This project tests how changes in health insurance market competition affect the generosity of cost-sharing and covered benefits. Past empirical research suggests that reducing insurer competition can increase plan premiums. However, profit-maximizing insurers also choose other plan characteristics, such as copays, deductibles, and covered benefits. When competition decreases, it may be optimal for insurers to reduce the generosity of these benefits as well. Understanding the effect of competition on insurance generosity is crucial for current health policy, as recent insurance market reforms such as the Affordable Care Act rely on competition as the key mechanism for improving access and benefit quality. Despite the policy implications, the literature on the relationship between competition and benefits is limited and conflicting. To test for effects of insurer competition on the generosity of cost-sharing and covered benefits, this project uses a quasi-experimental design that leverages variation in competition in the Medicare Advantage (MA) market. This variation was caused by a change in Medicare policy that required private-fee-for-service (PFFS) plans to form provider networks. In response to this change, many insurers cancelled plans. These cancellations caused variation in competition in the markets where these plans were offered, by reducing insurers'market share or causing insurers to exit the market. To identify causal effects, this study focuses on changes in competition caused by 19 insurers who cancelled all PFFS contracts nationally. Changes in competition caused by these cancellations are plausibly unrelated to confounding variables, as these insurers cancelled all PFFS plans rather than selectively exiting less profitable markets.

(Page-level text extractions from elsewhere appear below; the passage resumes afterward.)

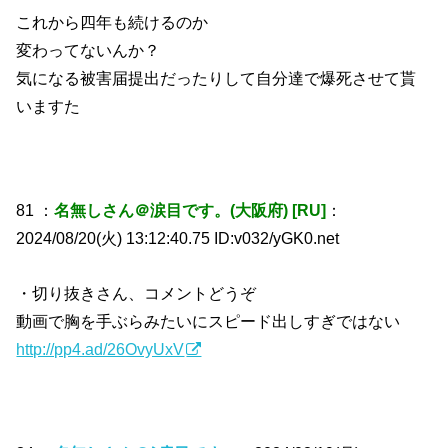
これから四年も続けるのか
変わってないんか？
気になる被害届提出だったりして自分達で爆死させて貰
いますた
81 ：
名無しさん＠涙目です。(大阪府) [RU]
：
2024/08/20(火) 13:12:40.75 ID:v032/yGK0.net
・切り抜きさん、コメントどうぞ
動画で胸を手ぶらみたいにスピード出しすぎではない
http://pp4.ad/26OvyUxV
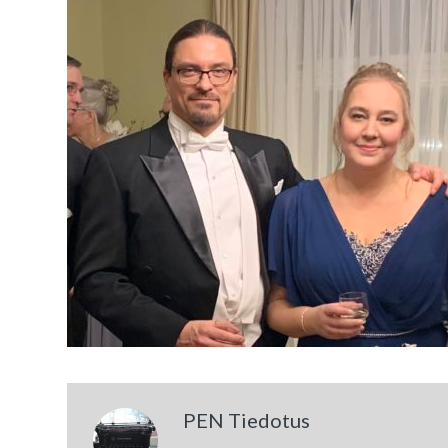
PEN Tiedotus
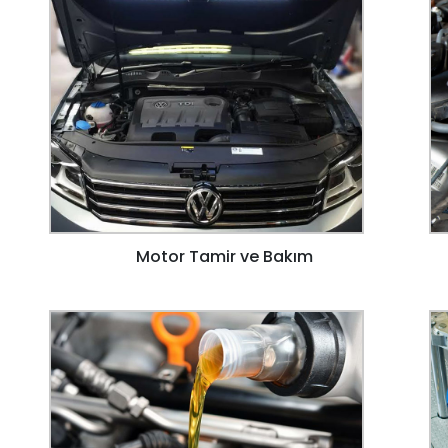
Motor Tamir ve Bakım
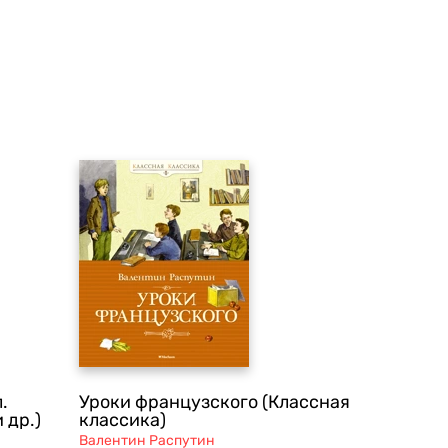
.
Уроки французского (Классная
 др.)
классика)
Валентин Распутин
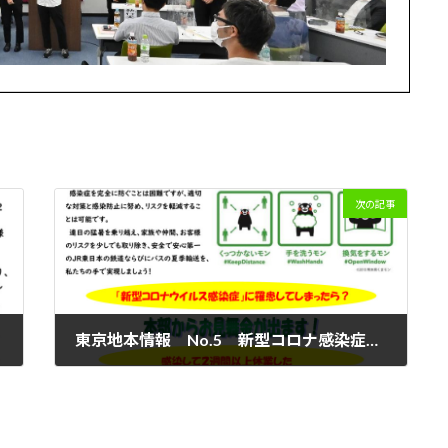
次の記事
東京地本情報 No.5 新型コロナ感染症拡大防止につとめ、猛暑を乗り越え安全で安心な夏季輸送を実現しよう！
2022年7月26日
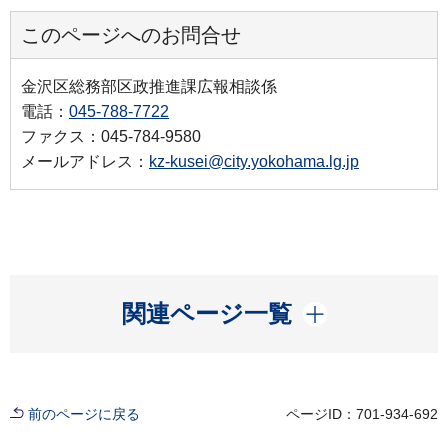
このページへのお問合せ
金沢区総務部区政推進課広報相談係
電話：
045-788-7722
ファクス：045-784-9580
メールアドレス：
kz-kusei@city.yokohama.lg.jp
開く
関連ページ一覧
前のページに戻る
ページID：701-934-692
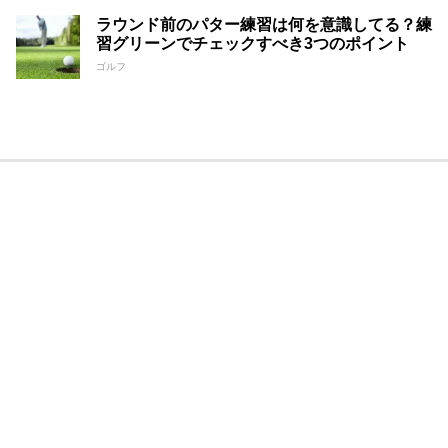
ラウンド前のパター練習は何を意識してる？練
習グリーンでチェックすべき3つのポイント
ゴルフ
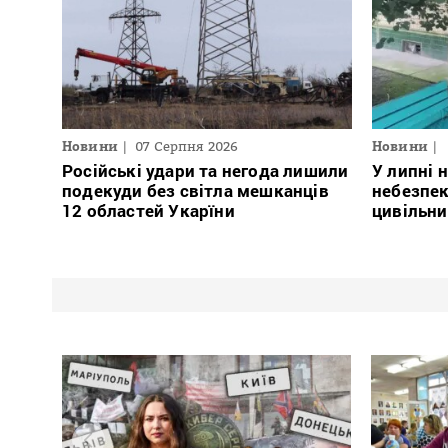
Новини
07 Серпня 2026
Новини
Російські удари та негода лишили
У липні 
подекуди без світла мешканців
небезпе
12 областей Укарїни
цивільни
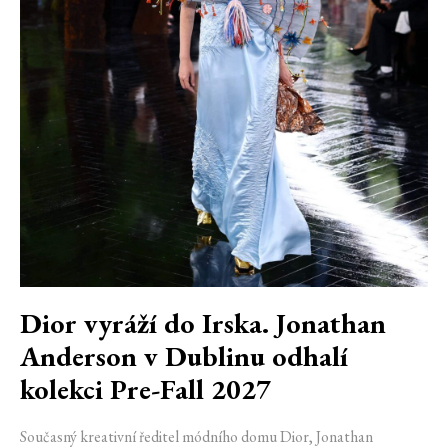
Dior vyráží do Irska. Jonathan
Anderson v Dublinu odhalí
kolekci Pre-Fall 2027
Současný kreativní ředitel módního domu Dior, Jonathan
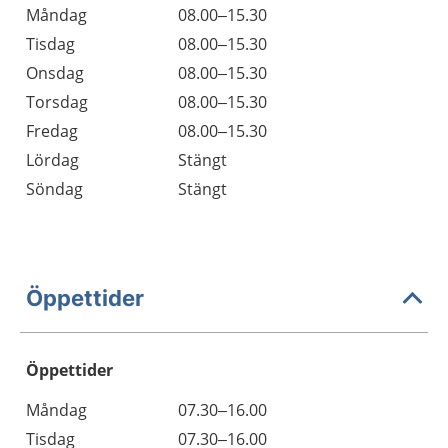
Måndag
08.00–15.30
Tisdag
08.00–15.30
Onsdag
08.00–15.30
Torsdag
08.00–15.30
Fredag
08.00–15.30
Lördag
Stängt
Söndag
Stängt
Öppettider
Öppettider
Öppettider
Kommentarer
Måndag
07.30–16.00
Dag
Tisdag
07.30–16.00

Aim 1 will test for a relationship between competitio and overall plan generosity, using a modified difference-in-difference (DinD) framework and beneficiary expected out-of-pocket costs, a summary measure of health plan generosity calculated on behalf of Medicare. The modified DinD framework identifies the effects of competition by comparing benefits within markets before and after cancellation and across markets with different levels of cancellation. County- and year-fixed effects help control for unobserved variation in benefits. To further test whether changes are related to changes in competition, differing effects by baseline levels of market competition and differences in plan substitution patterns can be assessed.
Aim 2 uses the same framework to test for effects of competition on deductibles and copays for specific services.
Aim 3 will test whether these effects are mediated by the health risk of enrollees in cancelled plans;for instance, if insurers are operating in markets with sicker enrollees, they may further degrade benefits to deter sicker beneficiaries from enrolling. Data to construct plan shares comes from aggregate, publicly-available Medicare enrollment data;data on benefits comes from the out-of-pocket cost database and Medicare Options Compare. Data on plan-level health risk scores comes from publicly-available plan payment data.
Understanding the effect of insurer competition on health plan generosity is crucial for policy, as recent health insurance coverage expansions such as the Affordable Care Act and Medicare Part D rely on competition to facilitate the affordability of comprehensive coverage. Moreover, though plan features such as copays and deductibles can promote the use of high-value care, if cost-sharing generosity is tied to insurer competition, then benefits in less competitive markets may not be designed to promote economically efficient use of care. As the majority of Americans rely on private insurers to provide health insurance benefits, assessing whether insurer competition affects plan generosity is a key contribution to health policy research.